▶ [WHAT YOU WILL DO]: Among the records below, find the line with "<p>As a child" and the line with "#+FILETAGS: journal". Set down both and every line between, exactly and with no pictures, but nothing else.

MATERIAL PROVIDED below:

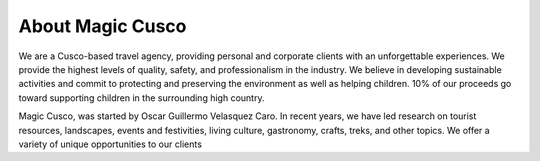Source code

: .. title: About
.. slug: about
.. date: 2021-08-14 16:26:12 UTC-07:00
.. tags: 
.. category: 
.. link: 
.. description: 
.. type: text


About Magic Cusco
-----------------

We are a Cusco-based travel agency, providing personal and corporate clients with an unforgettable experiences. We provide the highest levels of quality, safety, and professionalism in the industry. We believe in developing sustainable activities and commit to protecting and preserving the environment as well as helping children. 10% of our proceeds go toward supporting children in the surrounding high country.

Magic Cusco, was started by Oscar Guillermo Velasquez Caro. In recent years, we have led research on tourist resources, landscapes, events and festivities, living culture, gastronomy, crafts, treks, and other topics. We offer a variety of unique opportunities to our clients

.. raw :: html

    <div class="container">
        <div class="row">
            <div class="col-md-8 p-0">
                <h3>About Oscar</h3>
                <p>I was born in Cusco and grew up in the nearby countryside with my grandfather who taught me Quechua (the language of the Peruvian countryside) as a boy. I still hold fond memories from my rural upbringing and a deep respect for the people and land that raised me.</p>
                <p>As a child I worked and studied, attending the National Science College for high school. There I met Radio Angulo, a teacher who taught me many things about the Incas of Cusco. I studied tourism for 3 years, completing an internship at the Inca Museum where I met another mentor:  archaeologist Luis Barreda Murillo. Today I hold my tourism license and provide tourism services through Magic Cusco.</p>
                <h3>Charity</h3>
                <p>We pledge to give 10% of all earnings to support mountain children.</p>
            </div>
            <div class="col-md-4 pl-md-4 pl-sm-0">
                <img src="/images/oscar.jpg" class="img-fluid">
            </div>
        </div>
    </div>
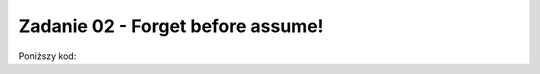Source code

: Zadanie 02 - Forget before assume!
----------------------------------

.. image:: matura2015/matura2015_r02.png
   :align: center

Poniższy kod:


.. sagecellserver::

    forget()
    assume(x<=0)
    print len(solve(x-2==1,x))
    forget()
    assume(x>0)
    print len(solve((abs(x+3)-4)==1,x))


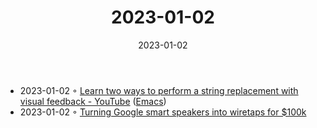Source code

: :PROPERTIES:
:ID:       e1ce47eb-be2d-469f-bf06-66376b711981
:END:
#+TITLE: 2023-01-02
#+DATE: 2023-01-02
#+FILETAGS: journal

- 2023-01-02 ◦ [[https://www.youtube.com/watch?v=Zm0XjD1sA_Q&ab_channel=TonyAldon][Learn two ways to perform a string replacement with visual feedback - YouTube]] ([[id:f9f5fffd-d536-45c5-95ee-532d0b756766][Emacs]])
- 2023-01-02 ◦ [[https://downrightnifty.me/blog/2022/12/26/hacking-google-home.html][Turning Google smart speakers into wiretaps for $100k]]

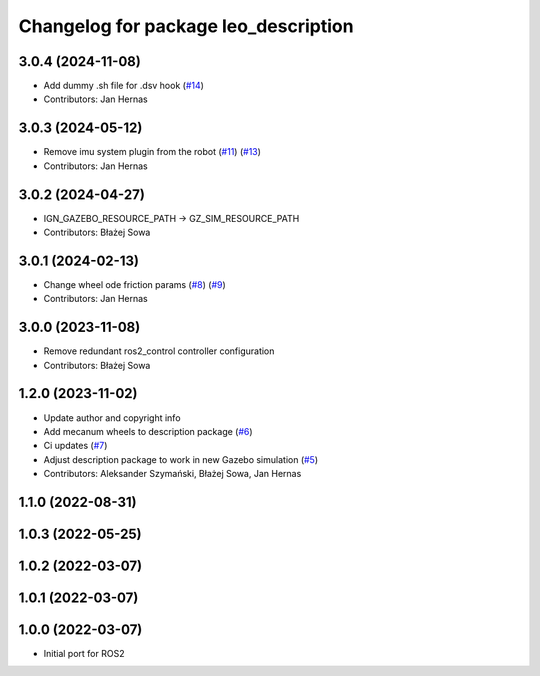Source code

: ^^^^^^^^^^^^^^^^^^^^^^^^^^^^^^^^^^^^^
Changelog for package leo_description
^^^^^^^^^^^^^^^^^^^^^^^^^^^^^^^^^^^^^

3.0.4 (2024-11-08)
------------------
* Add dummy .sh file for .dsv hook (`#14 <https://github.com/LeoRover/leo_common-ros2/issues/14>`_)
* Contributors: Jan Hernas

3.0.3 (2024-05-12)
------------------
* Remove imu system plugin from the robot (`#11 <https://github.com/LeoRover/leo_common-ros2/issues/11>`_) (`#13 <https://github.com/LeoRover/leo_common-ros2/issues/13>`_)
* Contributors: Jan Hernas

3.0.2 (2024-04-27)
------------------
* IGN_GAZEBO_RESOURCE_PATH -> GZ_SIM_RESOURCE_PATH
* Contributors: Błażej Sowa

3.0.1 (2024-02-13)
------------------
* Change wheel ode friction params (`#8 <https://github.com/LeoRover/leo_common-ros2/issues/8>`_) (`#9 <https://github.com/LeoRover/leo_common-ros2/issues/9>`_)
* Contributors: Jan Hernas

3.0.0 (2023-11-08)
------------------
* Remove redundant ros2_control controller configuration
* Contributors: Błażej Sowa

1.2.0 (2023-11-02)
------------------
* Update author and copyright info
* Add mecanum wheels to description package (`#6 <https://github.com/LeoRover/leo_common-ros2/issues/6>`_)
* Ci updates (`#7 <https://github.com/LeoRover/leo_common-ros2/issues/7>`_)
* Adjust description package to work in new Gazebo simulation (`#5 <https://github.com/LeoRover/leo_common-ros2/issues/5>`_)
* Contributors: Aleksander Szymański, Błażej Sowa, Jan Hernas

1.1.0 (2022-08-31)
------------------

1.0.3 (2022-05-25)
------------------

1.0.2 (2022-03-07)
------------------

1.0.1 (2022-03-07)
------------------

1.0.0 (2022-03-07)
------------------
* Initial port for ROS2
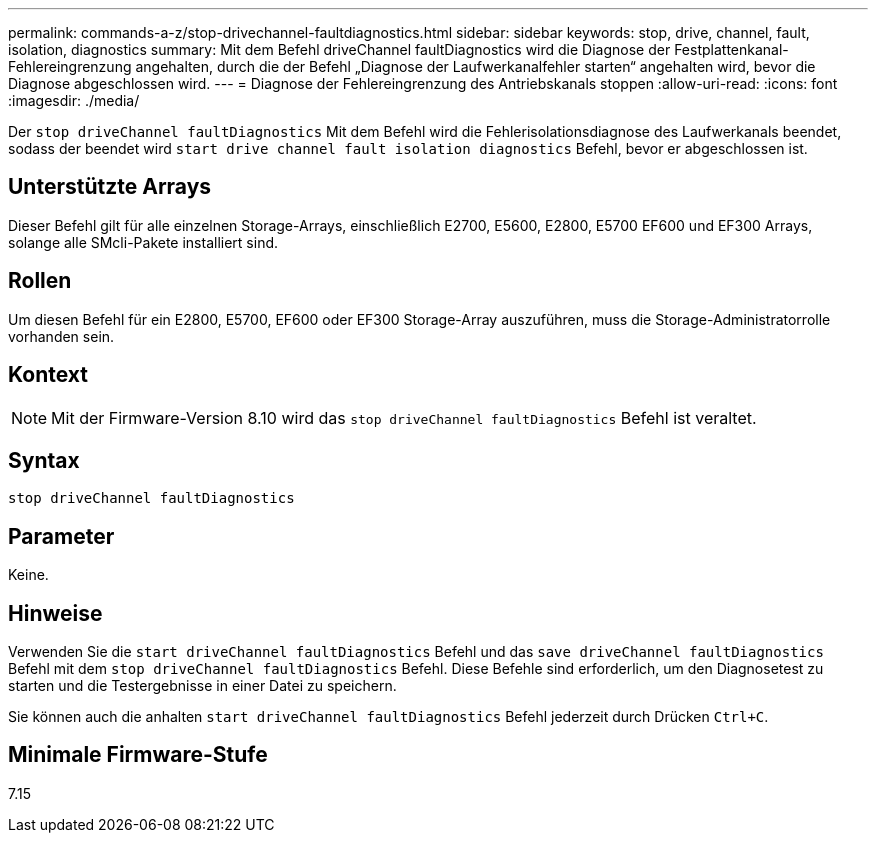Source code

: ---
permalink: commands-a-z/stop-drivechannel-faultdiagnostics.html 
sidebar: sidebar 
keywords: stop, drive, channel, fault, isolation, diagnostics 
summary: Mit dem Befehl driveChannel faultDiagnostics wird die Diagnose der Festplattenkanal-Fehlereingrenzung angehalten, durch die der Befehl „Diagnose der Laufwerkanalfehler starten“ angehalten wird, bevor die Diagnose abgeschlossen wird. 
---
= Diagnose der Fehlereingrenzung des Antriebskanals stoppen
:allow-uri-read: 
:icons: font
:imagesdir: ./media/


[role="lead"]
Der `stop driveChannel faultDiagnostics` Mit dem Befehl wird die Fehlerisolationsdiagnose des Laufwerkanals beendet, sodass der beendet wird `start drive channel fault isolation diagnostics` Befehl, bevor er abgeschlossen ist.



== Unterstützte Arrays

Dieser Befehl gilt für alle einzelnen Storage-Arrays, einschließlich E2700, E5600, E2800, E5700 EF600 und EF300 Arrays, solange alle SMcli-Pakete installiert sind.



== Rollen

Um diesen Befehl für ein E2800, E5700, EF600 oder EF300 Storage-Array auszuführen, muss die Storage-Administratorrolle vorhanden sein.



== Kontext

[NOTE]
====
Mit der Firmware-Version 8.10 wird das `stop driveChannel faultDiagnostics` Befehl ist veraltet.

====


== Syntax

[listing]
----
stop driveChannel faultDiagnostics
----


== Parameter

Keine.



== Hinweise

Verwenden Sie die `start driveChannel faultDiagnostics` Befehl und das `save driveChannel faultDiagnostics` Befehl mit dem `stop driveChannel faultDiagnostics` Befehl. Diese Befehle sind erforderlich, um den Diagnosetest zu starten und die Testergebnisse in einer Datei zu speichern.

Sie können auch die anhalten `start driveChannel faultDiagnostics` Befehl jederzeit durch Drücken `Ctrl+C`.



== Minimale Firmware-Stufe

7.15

End of MATERIAL PROVIDED.

▶ [WRITTEN ANSWER]:
                <p>As a child I worked and studied, attending the National Science College for high school. There I met Radio Angulo, a teacher who taught me many things about the Incas of Cusco. I studied tourism for 3 years, completing an internship at the Inca Museum where I met another mentor:  archaeologist Luis Barreda Murillo. Today I hold my tourism license and provide tourism services through Magic Cusco.</p>
                <h3>Charity</h3>
                <p>We pledge to give 10% of all earnings to support mountain children.</p>
            </div>
            <div class="col-md-4 pl-md-4 pl-sm-0">
                <img src="/images/oscar.jpg" class="img-fluid">
            </div>
        </div>
    </div>
Source code

: Zadanie 02 - Forget before assume!
----------------------------------

.. image:: matura2015/matura2015_r02.png
   :align: center

Poniższy kod:


.. sagecellserver::

    forget()
    assume(x<=0)
    print len(solve(x-2==1,x))
    forget()
    assume(x>0)
    print len(solve((abs(x+3)-4)==1,x))


Source code

: :PROPERTIES:
:ID:       e1ce47eb-be2d-469f-bf06-66376b711981
:END:
#+TITLE: 2023-01-02
#+DATE: 2023-01-02
#+FILETAGS: journal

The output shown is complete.